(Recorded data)
□ □ □ □
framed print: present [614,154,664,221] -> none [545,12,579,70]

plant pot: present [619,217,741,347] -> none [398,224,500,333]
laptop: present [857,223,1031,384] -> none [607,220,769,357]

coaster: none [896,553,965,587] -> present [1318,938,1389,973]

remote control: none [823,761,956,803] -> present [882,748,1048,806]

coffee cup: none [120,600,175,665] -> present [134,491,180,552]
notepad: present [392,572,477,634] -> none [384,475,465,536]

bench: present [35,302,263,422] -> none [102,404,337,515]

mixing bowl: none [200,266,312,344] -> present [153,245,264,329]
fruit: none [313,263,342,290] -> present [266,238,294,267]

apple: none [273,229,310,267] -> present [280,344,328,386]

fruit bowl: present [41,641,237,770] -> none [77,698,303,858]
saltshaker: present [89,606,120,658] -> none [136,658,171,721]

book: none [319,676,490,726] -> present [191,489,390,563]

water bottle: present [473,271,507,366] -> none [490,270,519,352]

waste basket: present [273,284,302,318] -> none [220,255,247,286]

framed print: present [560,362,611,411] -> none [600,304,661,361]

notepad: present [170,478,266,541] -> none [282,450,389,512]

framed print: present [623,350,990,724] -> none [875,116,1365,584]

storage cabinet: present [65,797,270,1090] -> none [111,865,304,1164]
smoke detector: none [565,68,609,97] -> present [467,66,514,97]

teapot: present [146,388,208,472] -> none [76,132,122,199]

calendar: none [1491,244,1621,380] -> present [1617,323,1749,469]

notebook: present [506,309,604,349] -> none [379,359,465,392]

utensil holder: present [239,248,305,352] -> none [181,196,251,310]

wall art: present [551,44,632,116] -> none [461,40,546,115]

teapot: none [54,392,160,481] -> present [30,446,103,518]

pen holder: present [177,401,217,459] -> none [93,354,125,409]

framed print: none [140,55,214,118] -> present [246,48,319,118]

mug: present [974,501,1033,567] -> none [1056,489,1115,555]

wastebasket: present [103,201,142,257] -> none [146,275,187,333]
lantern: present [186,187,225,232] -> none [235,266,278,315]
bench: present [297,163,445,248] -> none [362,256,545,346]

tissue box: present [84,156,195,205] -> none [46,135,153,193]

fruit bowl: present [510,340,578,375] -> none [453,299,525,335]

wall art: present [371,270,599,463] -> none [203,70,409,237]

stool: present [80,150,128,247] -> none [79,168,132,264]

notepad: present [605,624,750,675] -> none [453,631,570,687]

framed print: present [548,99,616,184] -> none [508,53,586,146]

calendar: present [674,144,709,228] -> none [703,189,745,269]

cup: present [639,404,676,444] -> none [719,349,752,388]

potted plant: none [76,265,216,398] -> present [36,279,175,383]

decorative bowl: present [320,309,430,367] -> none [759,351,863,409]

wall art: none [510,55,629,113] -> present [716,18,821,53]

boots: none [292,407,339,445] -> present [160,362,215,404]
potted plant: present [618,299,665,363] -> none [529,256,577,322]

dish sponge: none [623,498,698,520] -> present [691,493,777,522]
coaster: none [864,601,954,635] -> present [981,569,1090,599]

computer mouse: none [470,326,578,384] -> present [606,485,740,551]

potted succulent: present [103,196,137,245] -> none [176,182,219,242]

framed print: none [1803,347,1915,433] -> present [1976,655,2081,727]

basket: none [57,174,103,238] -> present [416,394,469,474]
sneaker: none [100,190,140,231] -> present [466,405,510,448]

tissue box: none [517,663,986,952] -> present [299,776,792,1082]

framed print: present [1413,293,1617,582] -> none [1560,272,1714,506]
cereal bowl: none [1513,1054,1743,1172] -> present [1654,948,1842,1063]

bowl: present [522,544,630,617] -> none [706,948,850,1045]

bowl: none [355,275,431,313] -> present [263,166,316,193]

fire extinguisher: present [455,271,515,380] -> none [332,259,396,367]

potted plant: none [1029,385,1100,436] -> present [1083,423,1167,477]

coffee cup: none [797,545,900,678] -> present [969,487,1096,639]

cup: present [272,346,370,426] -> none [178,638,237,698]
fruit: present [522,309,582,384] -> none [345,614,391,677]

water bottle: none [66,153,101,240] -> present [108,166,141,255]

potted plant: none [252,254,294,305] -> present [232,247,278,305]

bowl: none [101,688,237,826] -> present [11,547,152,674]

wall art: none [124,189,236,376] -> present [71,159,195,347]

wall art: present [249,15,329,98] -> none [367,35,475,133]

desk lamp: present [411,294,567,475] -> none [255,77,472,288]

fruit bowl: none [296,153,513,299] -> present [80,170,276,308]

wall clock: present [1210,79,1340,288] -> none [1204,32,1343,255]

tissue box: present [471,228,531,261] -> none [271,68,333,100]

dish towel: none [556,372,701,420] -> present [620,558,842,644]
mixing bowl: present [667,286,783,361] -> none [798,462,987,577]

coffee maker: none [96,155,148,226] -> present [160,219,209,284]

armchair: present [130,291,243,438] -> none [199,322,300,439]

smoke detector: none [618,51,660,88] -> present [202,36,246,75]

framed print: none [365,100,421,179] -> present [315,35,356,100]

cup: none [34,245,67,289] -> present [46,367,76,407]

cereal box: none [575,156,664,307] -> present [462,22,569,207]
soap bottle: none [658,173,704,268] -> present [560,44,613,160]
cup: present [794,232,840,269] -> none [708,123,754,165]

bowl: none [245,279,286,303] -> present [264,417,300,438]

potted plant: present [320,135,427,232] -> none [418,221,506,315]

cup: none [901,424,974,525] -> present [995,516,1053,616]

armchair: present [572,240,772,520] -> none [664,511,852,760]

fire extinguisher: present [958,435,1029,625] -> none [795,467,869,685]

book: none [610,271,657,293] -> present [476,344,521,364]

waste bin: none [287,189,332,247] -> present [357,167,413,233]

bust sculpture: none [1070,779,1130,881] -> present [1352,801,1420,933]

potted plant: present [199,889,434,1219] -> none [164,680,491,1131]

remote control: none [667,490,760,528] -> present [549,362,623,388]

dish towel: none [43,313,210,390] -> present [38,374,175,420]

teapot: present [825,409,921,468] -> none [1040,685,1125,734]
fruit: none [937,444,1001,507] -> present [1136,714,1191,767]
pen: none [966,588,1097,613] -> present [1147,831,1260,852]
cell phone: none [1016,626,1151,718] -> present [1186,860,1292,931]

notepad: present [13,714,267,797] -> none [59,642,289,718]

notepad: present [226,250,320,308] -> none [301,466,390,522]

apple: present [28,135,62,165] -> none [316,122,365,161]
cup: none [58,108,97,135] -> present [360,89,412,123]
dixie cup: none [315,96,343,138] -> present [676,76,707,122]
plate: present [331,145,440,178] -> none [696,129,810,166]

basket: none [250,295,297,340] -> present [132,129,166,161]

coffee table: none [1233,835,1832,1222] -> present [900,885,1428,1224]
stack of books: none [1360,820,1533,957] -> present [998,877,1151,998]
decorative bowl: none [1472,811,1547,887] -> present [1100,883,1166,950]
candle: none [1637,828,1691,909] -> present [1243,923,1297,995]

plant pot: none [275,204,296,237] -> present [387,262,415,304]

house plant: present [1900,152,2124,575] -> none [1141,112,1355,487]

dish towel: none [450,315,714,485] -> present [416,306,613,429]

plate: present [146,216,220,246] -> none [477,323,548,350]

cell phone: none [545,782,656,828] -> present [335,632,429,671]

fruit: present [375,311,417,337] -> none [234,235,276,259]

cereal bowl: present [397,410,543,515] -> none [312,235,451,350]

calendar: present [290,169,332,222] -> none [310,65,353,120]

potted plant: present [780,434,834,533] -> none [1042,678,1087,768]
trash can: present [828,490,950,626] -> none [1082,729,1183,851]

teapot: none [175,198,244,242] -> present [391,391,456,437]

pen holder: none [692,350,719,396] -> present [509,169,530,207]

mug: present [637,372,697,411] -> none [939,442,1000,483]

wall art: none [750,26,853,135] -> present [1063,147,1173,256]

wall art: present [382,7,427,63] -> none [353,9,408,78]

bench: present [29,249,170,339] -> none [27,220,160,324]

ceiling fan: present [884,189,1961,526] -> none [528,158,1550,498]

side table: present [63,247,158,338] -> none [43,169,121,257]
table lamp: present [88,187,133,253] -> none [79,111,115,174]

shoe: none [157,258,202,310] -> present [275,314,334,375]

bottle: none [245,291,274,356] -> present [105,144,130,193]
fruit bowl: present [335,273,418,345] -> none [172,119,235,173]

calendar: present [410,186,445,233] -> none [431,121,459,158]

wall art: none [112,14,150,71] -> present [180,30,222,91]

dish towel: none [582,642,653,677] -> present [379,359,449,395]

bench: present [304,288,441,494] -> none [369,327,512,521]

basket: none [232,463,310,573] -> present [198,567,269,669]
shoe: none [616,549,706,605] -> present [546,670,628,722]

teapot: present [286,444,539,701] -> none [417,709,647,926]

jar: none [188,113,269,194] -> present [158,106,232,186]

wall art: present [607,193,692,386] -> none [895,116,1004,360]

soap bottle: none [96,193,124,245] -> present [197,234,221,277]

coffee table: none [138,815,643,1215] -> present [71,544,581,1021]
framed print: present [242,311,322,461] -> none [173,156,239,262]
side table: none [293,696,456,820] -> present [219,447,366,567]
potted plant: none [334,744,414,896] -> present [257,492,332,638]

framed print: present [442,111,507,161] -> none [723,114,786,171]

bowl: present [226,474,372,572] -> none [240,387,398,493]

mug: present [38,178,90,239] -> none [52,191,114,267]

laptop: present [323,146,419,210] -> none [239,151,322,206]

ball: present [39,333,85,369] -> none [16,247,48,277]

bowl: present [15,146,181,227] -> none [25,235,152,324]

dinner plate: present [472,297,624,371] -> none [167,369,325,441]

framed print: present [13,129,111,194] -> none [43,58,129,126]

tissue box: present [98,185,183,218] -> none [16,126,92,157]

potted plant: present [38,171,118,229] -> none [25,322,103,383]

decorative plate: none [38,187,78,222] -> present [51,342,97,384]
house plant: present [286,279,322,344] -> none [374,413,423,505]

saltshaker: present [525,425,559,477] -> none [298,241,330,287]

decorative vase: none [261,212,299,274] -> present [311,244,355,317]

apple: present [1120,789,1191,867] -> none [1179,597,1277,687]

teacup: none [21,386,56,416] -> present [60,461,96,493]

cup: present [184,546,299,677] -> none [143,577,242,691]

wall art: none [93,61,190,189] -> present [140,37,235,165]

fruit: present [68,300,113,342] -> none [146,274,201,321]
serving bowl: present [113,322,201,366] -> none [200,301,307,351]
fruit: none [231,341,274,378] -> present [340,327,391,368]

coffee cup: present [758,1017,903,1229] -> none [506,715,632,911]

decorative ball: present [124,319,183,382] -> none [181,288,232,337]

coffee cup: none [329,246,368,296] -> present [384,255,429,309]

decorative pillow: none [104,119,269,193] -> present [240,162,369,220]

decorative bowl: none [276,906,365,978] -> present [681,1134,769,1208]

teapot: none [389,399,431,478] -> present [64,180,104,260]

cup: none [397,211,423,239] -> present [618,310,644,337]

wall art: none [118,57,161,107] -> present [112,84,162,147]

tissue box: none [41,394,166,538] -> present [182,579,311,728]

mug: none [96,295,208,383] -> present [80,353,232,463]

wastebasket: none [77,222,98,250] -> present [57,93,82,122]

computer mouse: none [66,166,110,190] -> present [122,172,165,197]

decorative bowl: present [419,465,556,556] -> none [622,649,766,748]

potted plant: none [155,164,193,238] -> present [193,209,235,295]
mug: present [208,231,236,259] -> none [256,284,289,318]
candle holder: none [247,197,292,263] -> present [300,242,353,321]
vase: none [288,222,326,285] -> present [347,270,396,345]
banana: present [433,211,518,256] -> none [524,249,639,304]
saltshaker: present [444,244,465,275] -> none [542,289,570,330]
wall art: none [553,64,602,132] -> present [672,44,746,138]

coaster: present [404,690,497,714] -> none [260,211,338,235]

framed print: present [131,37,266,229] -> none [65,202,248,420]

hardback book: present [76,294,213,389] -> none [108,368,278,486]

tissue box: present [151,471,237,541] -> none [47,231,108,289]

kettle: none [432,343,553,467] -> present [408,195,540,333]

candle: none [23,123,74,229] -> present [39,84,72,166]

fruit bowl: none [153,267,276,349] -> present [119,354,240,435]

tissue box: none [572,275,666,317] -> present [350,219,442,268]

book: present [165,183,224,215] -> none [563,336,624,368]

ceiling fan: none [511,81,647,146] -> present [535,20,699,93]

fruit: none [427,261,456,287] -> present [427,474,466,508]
□ □ □ □
== Your assignment ==
Beginning at the line above that contains "serving bowl: present", return each line exactly through the line that contains "decorative pillow: none", and no others.

== Response below ==
serving bowl: present [113,322,201,366] -> none [200,301,307,351]
fruit: none [231,341,274,378] -> present [340,327,391,368]

coffee cup: present [758,1017,903,1229] -> none [506,715,632,911]

decorative ball: present [124,319,183,382] -> none [181,288,232,337]

coffee cup: none [329,246,368,296] -> present [384,255,429,309]

decorative pillow: none [104,119,269,193] -> present [240,162,369,220]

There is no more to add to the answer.